Por ora, ainda não houve um momento em que eu sentisse que o melhor já tinha passado. Todos os dias, desde que o Artur nasceu, foram melhores do que os dias anteriores e muito melhores do que os dias antes desses. É verdade que os riscos de ele partir a cabeça subiram quando começou a andar, mas eu também passei a poder depositá-lo sobre os seus próprios pés para – sei lá – atar os sapatos, tirar uma garrafa de azeite da prateleira ou ir tratar dos cães.
E o mesmo com quase tudo o resto. Neste momento, o meu filho está a tentar perceber se forçar um choro invectivo, daqueles que se atiram à cara dos outros, lhe permite levar a sua avante. Enerva que se farta, e é preciso um esforço para uma pessoa continuar a olhar para ele, impávida, “O papá não tem medo desses gritos, Artur”, até que desmobilize.
Mas, ao mesmo tempo, esta é a fase em que ele vê a mãe chorar, como aconteceu há dias já nem sei a propósito do quê, e vem do fundo a sala a correr, todo redondinho, bate aqui bate acolá, até se fundir com ela num abraço. É a fase em que eu lhe pergunto: “Quem é o amigo do papá?” e ele grita: “É o Tatuuuu!” É a fase em que vamos os dois no carro e, procurando o meu rosto no retrovisor, ele começa a dançar ao som do que quer que esteja a passar no Spotify, puxando por mim.
Gosto de tudo neste tempo que vivemos. Gosto de ouvi-lo gritar para o Paulo: “Paulo! Paulo! Paulo!” Gosto de vê-lo comer sopa à colher sem derramar uma gota. Gosto de estar a tratar da loiça na livraria, no fim do expediente, e de ele me trazer as peças espalhadas pelas mesas, uma a uma. Gosto de vê-lo tentar andar de bicicleta sozinho, mesmo que os seus pés nem cheguem aos pedais, mas que depois vamos atravessar a rua e ele lance o braço na minha direcção: “Mão.”

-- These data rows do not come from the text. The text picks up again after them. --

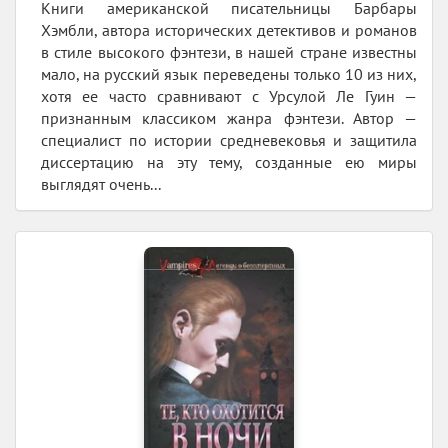
Книги американской писательницы Барбары
Хэмбли, автора исторических детективов и романов
в стиле высокого фэнтези, в нашей стране известны
мало, на русский язык переведены только 10 из них,
хотя ее часто сравнивают с Урсулой Ле Гуин —
признанным классиком жанра фэнтези. Автор —
специалист по истории средневековья и защитила
диссертацию на эту тему, созданные ею миры
выглядят очень...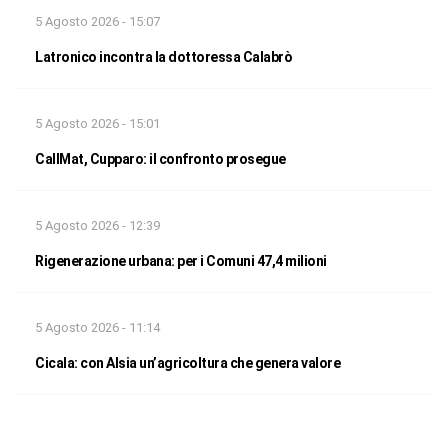
5 Agosto 2026 - 15:07
Latronico incontra la dottoressa Calabrò
5 Agosto 2026 - 15:01
CallMat, Cupparo: il confronto prosegue
5 Agosto 2026 - 12:39
Rigenerazione urbana: per i Comuni 47,4 milioni
5 Agosto 2026 - 11:14
Cicala: con Alsia un’agricoltura che genera valore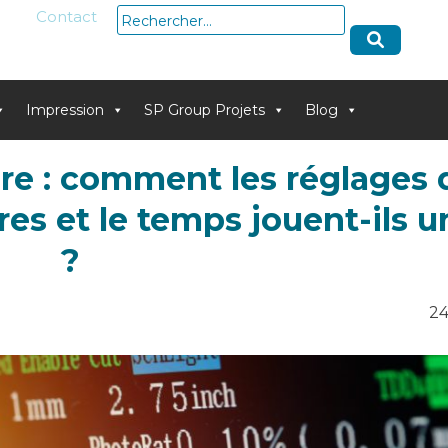
Rechercher :
Contact
Impression
SP Group Projets
Blog
re : comment les réglages 
es et le temps jouent-ils u
?
24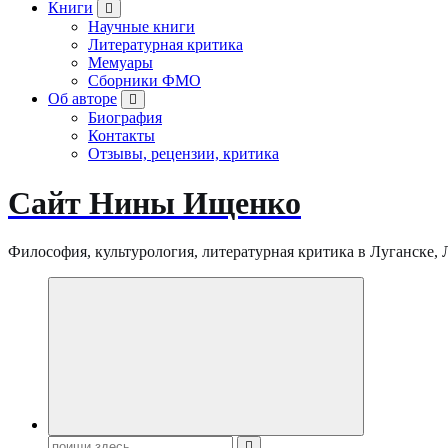
Книги
Научные книги
Литературная критика
Мемуары
Сборники ФМО
Об авторе
Биография
Контакты
Отзывы, рецензии, критика
Сайт Нины Ищенко
Философия, культурология, литературная критика в Луганске, ЛНР
Поиск: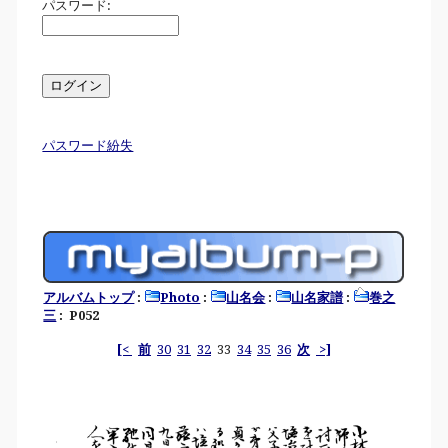
パスワード:
パスワード紛失
アルバムトップ
:
Photo
:
山名会
:
山名家譜
:
巻之
三
: P052
[<
前
30
31
32
33
34
35
36
次
>]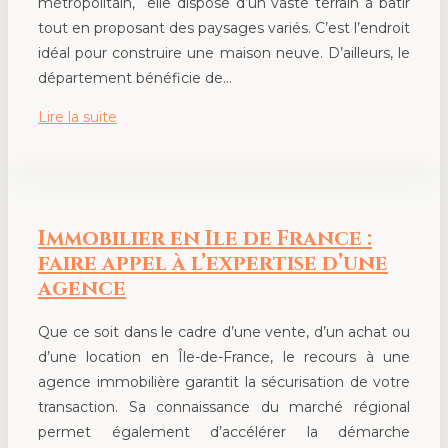
métropolitain, elle dispose d’un vaste terrain à bâtir
tout en proposant des paysages variés. C’est l’endroit
idéal pour construire une maison neuve. D’ailleurs, le
département bénéficie de…
Lire la suite
Immobilier en Ile de France :
faire appel à l’expertise d’une
agence
Que ce soit dans le cadre d’une vente, d’un achat ou
d’une location en Île-de-France, le recours à une
agence immobilière garantit la sécurisation de votre
transaction. Sa connaissance du marché régional
permet également d’accélérer la démarche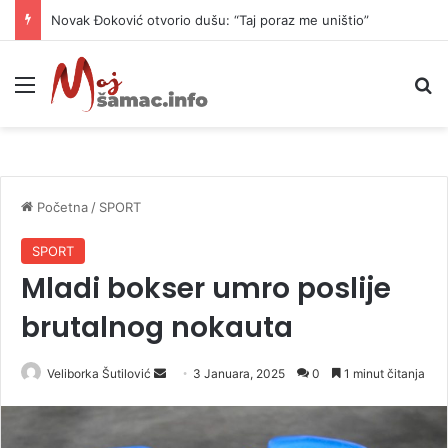
Novak Đoković otvorio dušu: “Taj poraz me uništio”
Meni
P
Početna
/
SPORT
SPORT
Mladi bokser umro poslije
brutalnog nokauta
Veliborka Šutilović
S
3 Januara, 2025
0
1 minut čitanja
e
n
d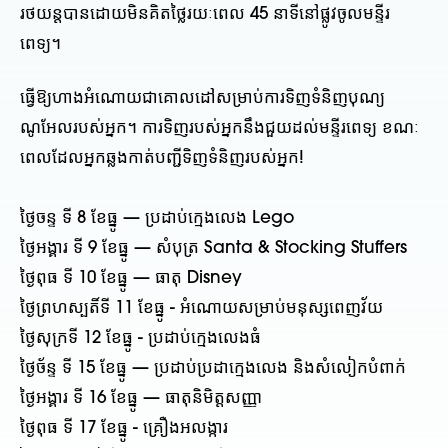
រថយន្តបានដោយមិនគិតថ្លៃរយៈពេល 45 នាទីនៅផ្លូវចូលមន្ទីរ
ពេទ្យ។
ធ្វើឱ្យហាងអំណោយជាគោលដៅសម្រាប់ការទិញទំនិញបុណ្យ
ណូអែលរបស់អ្នក។ ការទិញរបស់អ្នកនឹងជួយដល់មន្ទីរពេទ្យ ខណៈ
ពេលដែលអ្នកឆ្លងកាត់បញ្ជីទិញទំនិញរបស់អ្នក!
ថ្ងៃចន្ទ ទី 8 ខែធ្នូ — ប្រដាប់ក្មេងលេង Lego
ថ្ងៃអង្គារ ទី 9 ខែធ្នូ — សំបុត្រ Santa & Stocking Stuffers
ថ្ងៃពុធ ទី 10 ខែធ្នូ — ធាតុ Disney
ថ្ងៃព្រហស្បតិ៍ទី 11 ខែធ្នូ - អំណោយសម្រាប់មនុស្សពេញវ័យ
ថ្ងៃសុក្រទី 12 ខែធ្នូ - ប្រដាប់ក្មេងលេងធំ
ថ្ងៃច័ន្ទ ទី 15 ខែធ្នូ — ប្រដាប់ប្រដាក្មេងលេង និងសំលៀកបំពាក់
ថ្ងៃអង្គារ ទី 16 ខែធ្នូ — ធាតុនិមិត្តសញ្ញា
ថ្ងៃពុធ ទី 17 ខែធ្នូ - គ្រឿងអលង្ការ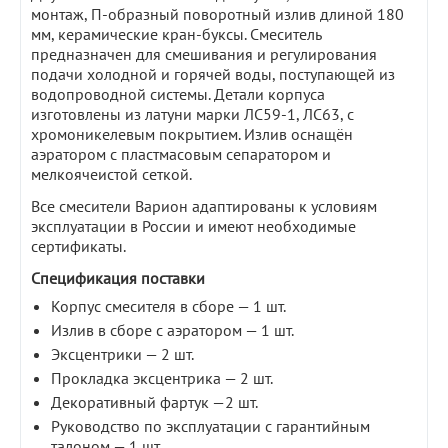
монтаж, П-образный поворотный излив длиной 180
мм, керамические кран-буксы. Смеситель
предназначен для смешивания и регулирования
подачи холодной и горячей воды, поступающей из
водопроводной системы. Детали корпуса
изготовлены из латуни марки ЛС59-1, ЛС63, с
хромоникелевым покрытием. Излив оснащён
аэратором с пластмасовым сепаратором и
мелкоячеистой сеткой.
Все смесители Варион адаптированы к условиям
эксплуатации в России и имеют необходимые
сертификаты.
Спецификация поставки
Корпус смесителя в сборе — 1 шт.
Излив в сборе с аэратором — 1 шт.
Эксцентрики — 2 шт.
Прокладка эксцентрика — 2 шт.
Декоративный фартук —2 шт.
Руководство по эксплуатации с гарантийным
талоном — 1 шт.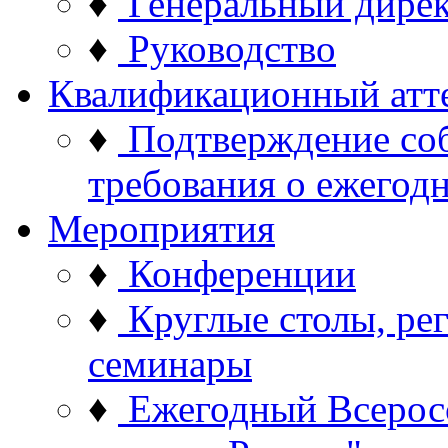
♦
Генеральный дире
♦
Руководство
Квалификационный атт
♦
Подтверждение со
требования о ежего
Мероприятия
♦
Конференции
♦
Круглые столы, ре
семинары
♦
Ежегодный Всерос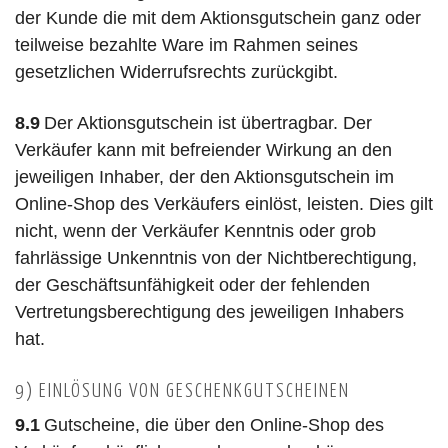
der Kunde die mit dem Aktionsgutschein ganz oder
teilweise bezahlte Ware im Rahmen seines
gesetzlichen Widerrufsrechts zurückgibt.
8.9
Der Aktionsgutschein ist übertragbar. Der
Verkäufer kann mit befreiender Wirkung an den
jeweiligen Inhaber, der den Aktionsgutschein im
Online-Shop des Verkäufers einlöst, leisten. Dies gilt
nicht, wenn der Verkäufer Kenntnis oder grob
fahrlässige Unkenntnis von der Nichtberechtigung,
der Geschäftsunfähigkeit oder der fehlenden
Vertretungsberechtigung des jeweiligen Inhabers
hat.
9) EINLÖSUNG VON GESCHENKGUTSCHEINEN
9.1
Gutscheine, die über den Online-Shop des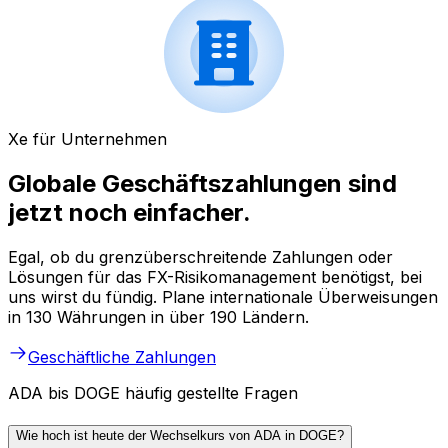
Xe für Unternehmen
Globale Geschäftszahlungen sind
jetzt noch einfacher.
Egal, ob du grenzüberschreitende Zahlungen oder
Lösungen für das FX-Risikomanagement benötigst, bei
uns wirst du fündig. Plane internationale Überweisungen
in 130 Währungen in über 190 Ländern.
Geschäftliche Zahlungen
ADA bis DOGE häufig gestellte Fragen
Wie hoch ist heute der Wechselkurs von ADA in DOGE?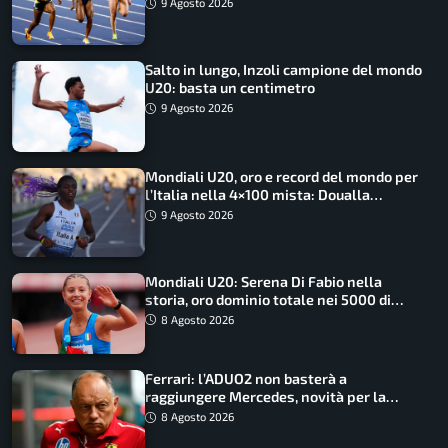
medagliere
9 Agosto 2026
Salto in lungo, Inzoli campione del mondo
U20: basta un centimetro
9 Agosto 2026
Mondiali U20, oro e record del mondo per
l’Italia nella 4×100 mista: Doualla
straordinaria
9 Agosto 2026
Mondiali U20: Serena Di Fabio nella
storia, oro dominio totale nei 5000 di
marcia
8 Agosto 2026
Ferrari: l’ADUO2 non basterà a
raggiungere Mercedes, novità per la
Macarena
8 Agosto 2026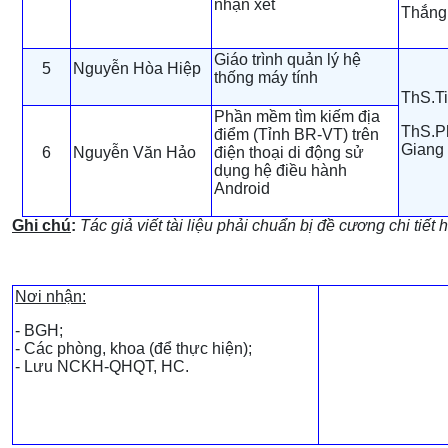
nhận xét
Thắng
Giáo trình quản lý hệ
5
Nguyễn Hòa Hiệp
thống máy tính
ThS.Ti
Phần mềm tìm kiếm địa
ThS.P
điểm (Tỉnh BR-VT) trên
Giang 
6
Nguyễn Văn Hảo
điện thoại di động sử
dụng hệ điều hành
Android
Ghi chú
:
Tác giả viết tài liệu phải chuẩn bị đề cương chi tiết
Nơi nhận:
- BGH;
- Các phòng, khoa (để thực hiện);
- Lưu NCKH-QHQT, HC.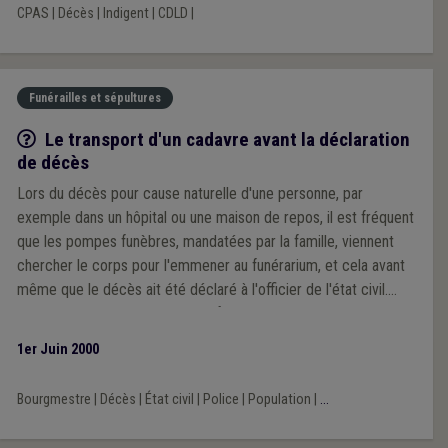
CPAS
|
Décès
|
Indigent
|
CDLD
|
Funérailles et sépultures
Q/R
Le transport d'un cadavre avant la déclaration
de décès
Lors du décès pour cause naturelle d'une personne, par
exemple dans un hôpital ou une maison de repos, il est fréquent
que les pompes funèbres, mandatées par la famille, viennent
chercher le corps pour l'emmener au funérarium, et cela avant
même que le décès ait été déclaré à l'officier de l'état civil.
Cette pratique s'explique par le fait que le service état
civil/population de la commune ne peut pas être ouvert en
1er Juin 2000
permanence, spécialement le week-end, et que les institutions
de soins ou d'accueil des personnes âgées préfèrent être
Bourgmestre
|
Décès
|
État civil
|
Police
|
Population
|
...
"débarrassées" rapidement des corps. Une telle pratique est-
elle légale? Quel rôle l'autorité communale joue-t-elle en ce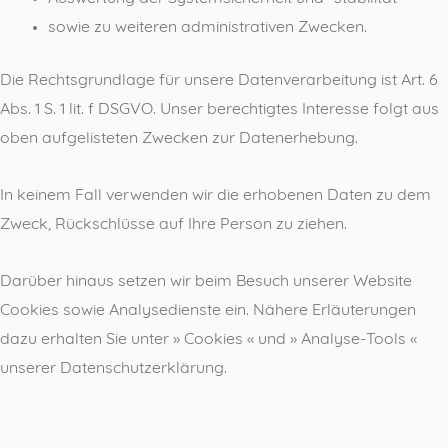
sowie zu weiteren administrativen Zwecken.
Die Rechtsgrundlage für unsere Datenverarbeitung ist Art. 6
Abs. 1 S. 1 lit. f DSGVO. Unser berechtigtes Interesse folgt aus
oben aufgelisteten Zwecken zur Datenerhebung.
In keinem Fall verwenden wir die erhobenen Daten zu dem
Zweck, Rückschlüsse auf Ihre Person zu ziehen.
Darüber hinaus setzen wir beim Besuch unserer Website
Cookies sowie Analysedienste ein. Nähere Erläuterungen
dazu erhalten Sie unter » Cookies « und » Analyse-Tools «
unserer Datenschutzerklärung.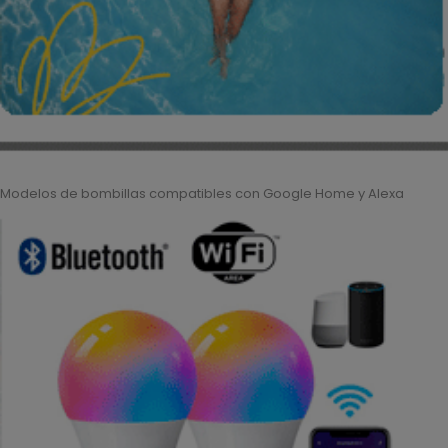
Modelos de bombillas compatibles con Google Home y Alexa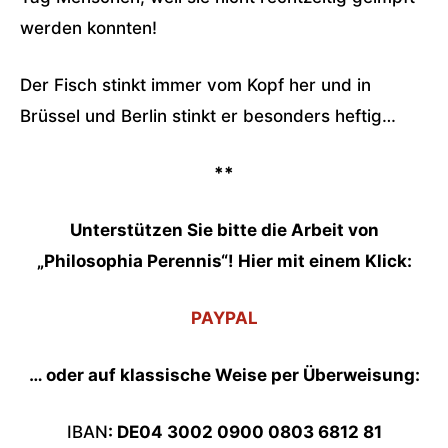
werden konnten!
Der Fisch stinkt immer vom Kopf her und in
Brüssel und Berlin stinkt er besonders heftig…
**
Unterstützen Sie bitte die Arbeit von
„Philosophia Perennis“! Hier mit einem Klick:
PAYPAL
… oder auf klassische Weise per Überweisung:
IBAN
: DE04 3002 0900 0803 6812 81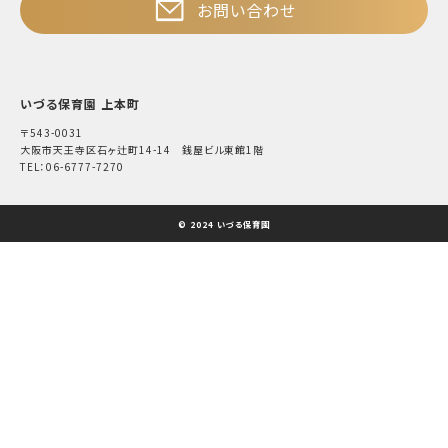
お問い合わせ
いづる保育園 上本町
〒543-0031
大阪市天王寺区石ヶ辻町14-14 銭屋ビル東館1階
TEL：06-6777-7270
© 2024 いづる保育園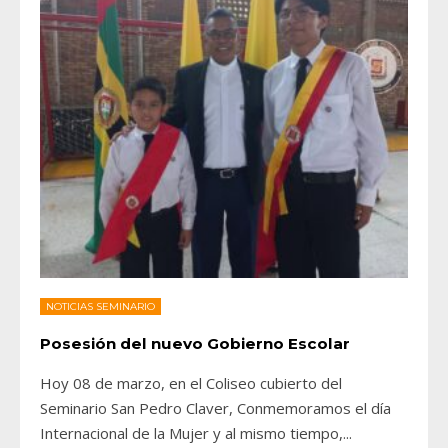
NOTICIAS SEMINARIO
Posesión del nuevo Gobierno Escolar
Hoy 08 de marzo, en el Coliseo cubierto del
Seminario San Pedro Claver, Conmemoramos el día
Internacional de la Mujer y al mismo tiempo,
...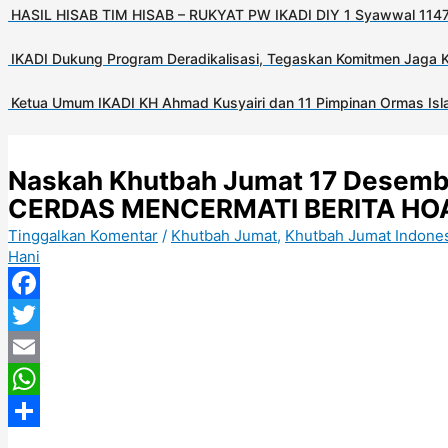
HASIL HISAB TIM HISAB – RUKYAT PW IKADI DIY 1 Syawwal 1147
IKADI Dukung Program Deradikalisasi, Tegaskan Komitmen Jaga 
Ketua Umum IKADI KH Ahmad Kusyairi dan 11 Pimpinan Ormas Isla
Naskah Khutbah Jumat 17 Desember
CERDAS MENCERMATI BERITA HO
Tinggalkan Komentar
/
Khutbah Jumat
,
Khutbah Jumat Indone
Hani
Facebook
Twitter
Email
WhatsApp
Share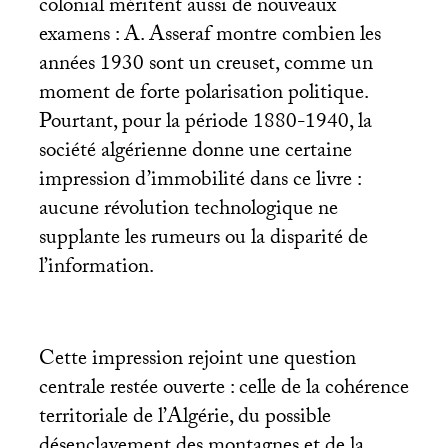
colonial méritent aussi de nouveaux
examens : A. Asseraf montre combien les
années 1930 sont un creuset, comme un
moment de forte polarisation politique.
Pourtant, pour la période 1880-1940, la
société algérienne donne une certaine
impression d’immobilité dans ce livre :
aucune révolution technologique ne
supplante les rumeurs ou la disparité de
l’information.
Cette impression rejoint une question
centrale restée ouverte : celle de la cohérence
territoriale de l’Algérie, du possible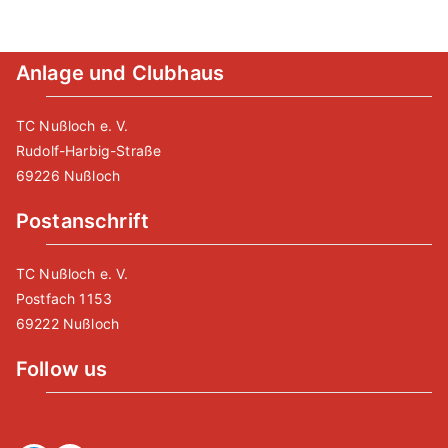
Anlage und Clubhaus
TC Nußloch e. V.
Rudolf-Harbig-Straße
69226 Nußloch
Postanschrift
TC Nußloch e. V.
Postfach 1153
69222 Nußloch
Follow us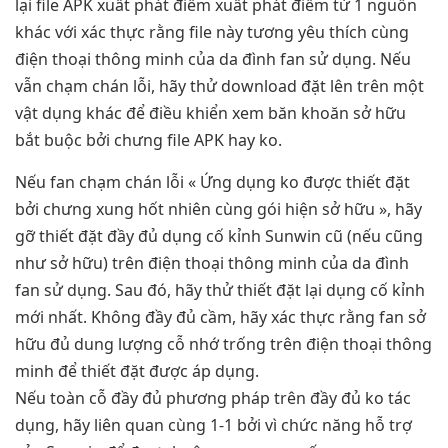
lại file APK xuất phát điểm xuất phát điểm từ 1 nguồn
khác với xác thực rằng file này tương yêu thích cùng
điện thoại thông minh của da đình fan sử dụng. Nếu
vẫn chạm chán lỗi, hãy thử download đặt lên trên một
vật dụng khác để điều khiển xem băn khoăn sở hữu
bắt buộc bởi chưng file APK hay ko.
Nếu fan chạm chán lỗi « Ứng dụng ko được thiết đặt
bởi chưng xung hốt nhiên cùng gói hiện sở hữu », hãy
gỡ thiết đặt đầy đủ dụng cố kỉnh Sunwin cũ (nếu cũng
như sở hữu) trên điện thoại thông minh của da đình
fan sử dụng. Sau đó, hãy thử thiết đặt lại dụng cố kỉnh
mới nhất. Không đầy đủ cầm, hãy xác thực rằng fan sở
hữu đủ dung lượng cỗ nhớ trống trên điện thoại thông
minh để thiết đặt được áp dụng.
Nếu toàn cỗ đầy đủ phương pháp trên đầy đủ ko tác
dụng, hãy liên quan cùng 1-1 bởi vì chức năng hỗ trợ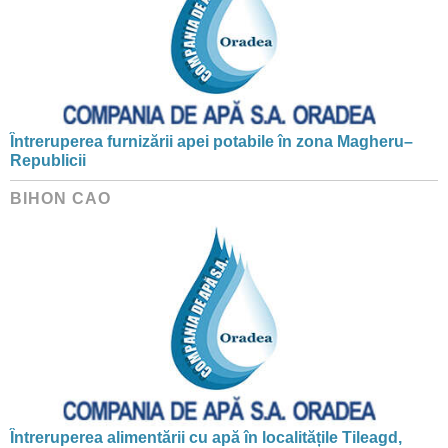
Întreruperea furnizării apei potabile în zona Magheru–
Republicii
BIHON CAO
Întreruperea alimentării cu apă în localitățile Tileagd,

Com o Artur, até hoje, foi sempre a melhorar. Pergunto-me como será no primeiro em que isso não acontecer. Mas também me pergunto se alguma vez me sucedeu ter tal sensação na vida? Alguma vez, apesar dos altos e baixos, eu tive a impressão de que o melhor já tinha ficado para trás? Ou é este menino de caracóis loiros e independência exultante que me está a dar cabo do sentido das proporções?